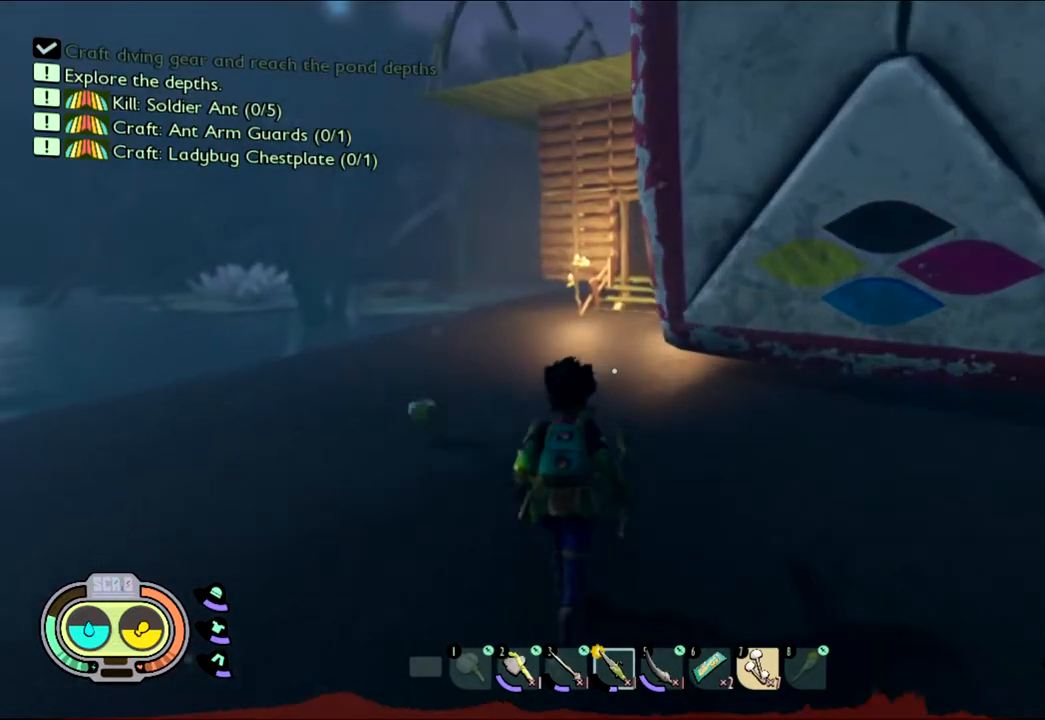
{"keys": ["shift", "w"], "mouse": [], "events": []}
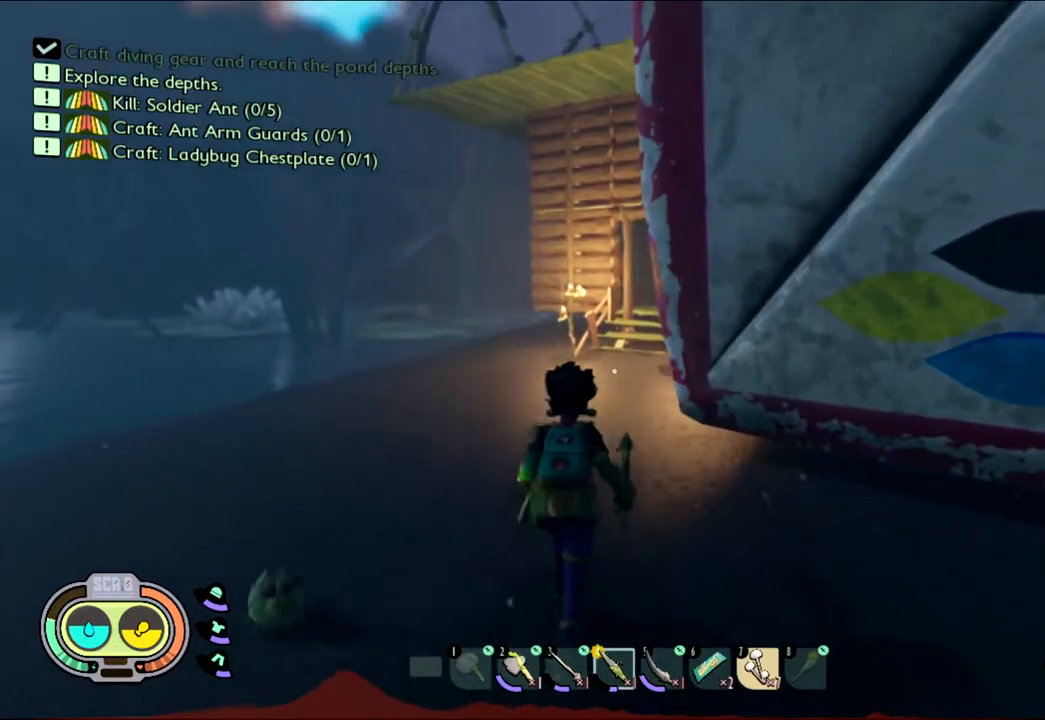
{"keys": ["shift", "w"], "mouse": [], "events": []}
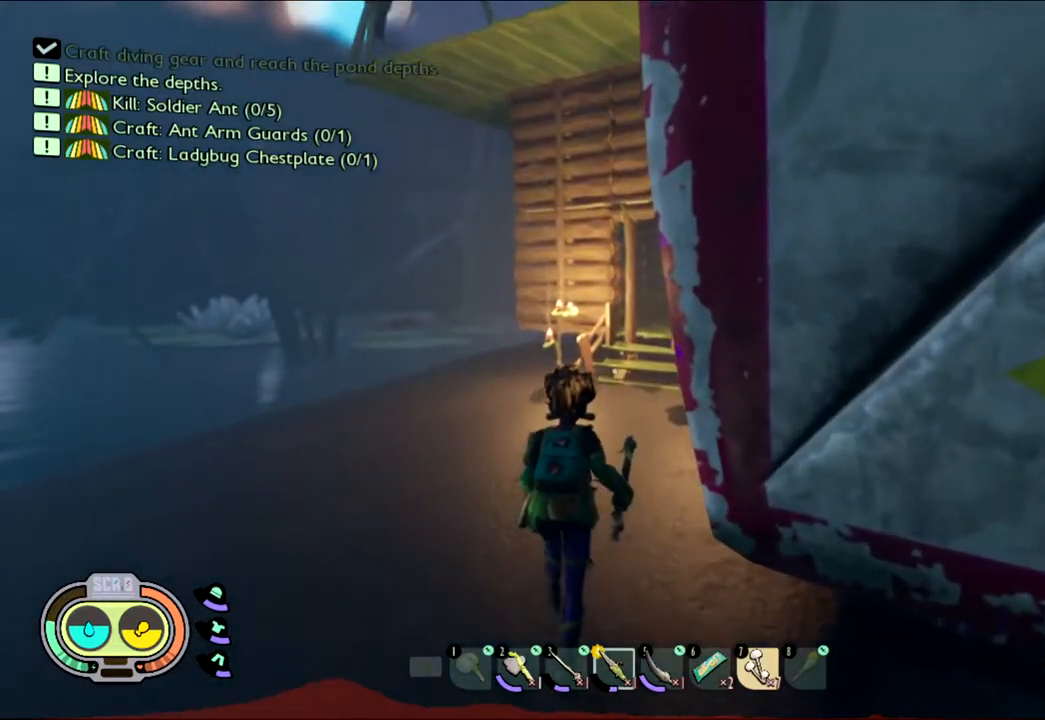
{"keys": ["shift", "w"], "mouse": [], "events": []}
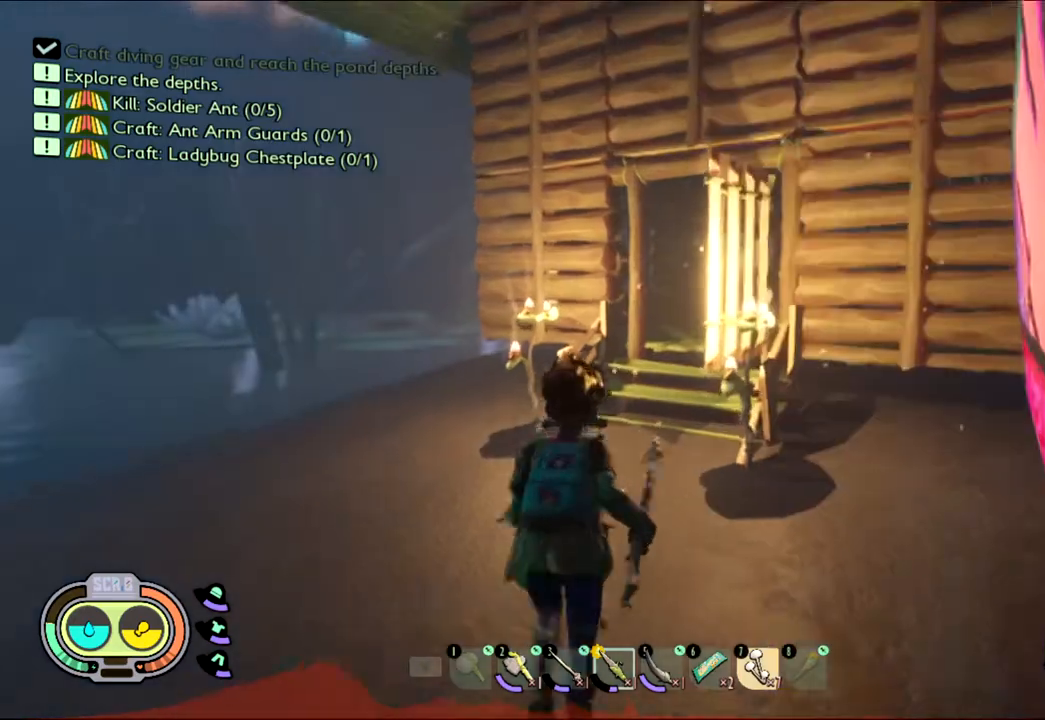
{"keys": ["shift", "w"], "mouse": [], "events": []}
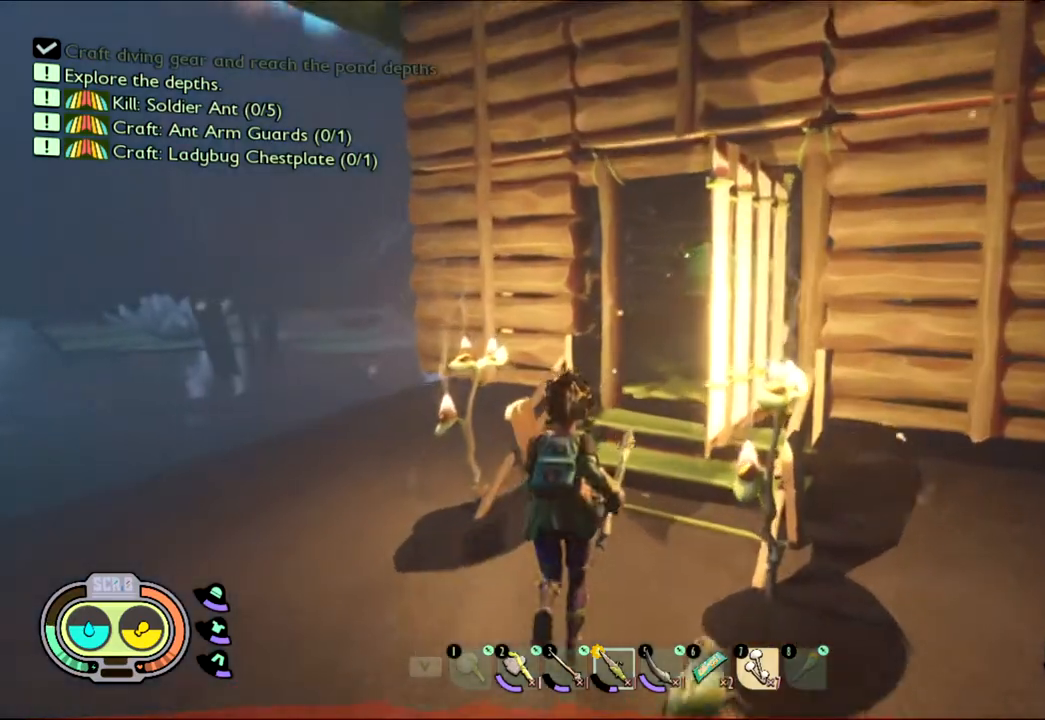
{"keys": ["shift", "w"], "mouse": [], "events": []}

Assignment:
Please give an exact printout of all the records, pictures aside.

Your solution:
{"keys": ["shift", "w"], "mouse": [], "events": []}
{"keys": ["shift", "w"], "mouse": [], "events": []}
{"keys": ["shift", "w"], "mouse": [], "events": []}
{"keys": ["shift", "w"], "mouse": [], "events": []}
{"keys": ["shift", "w"], "mouse": [], "events": []}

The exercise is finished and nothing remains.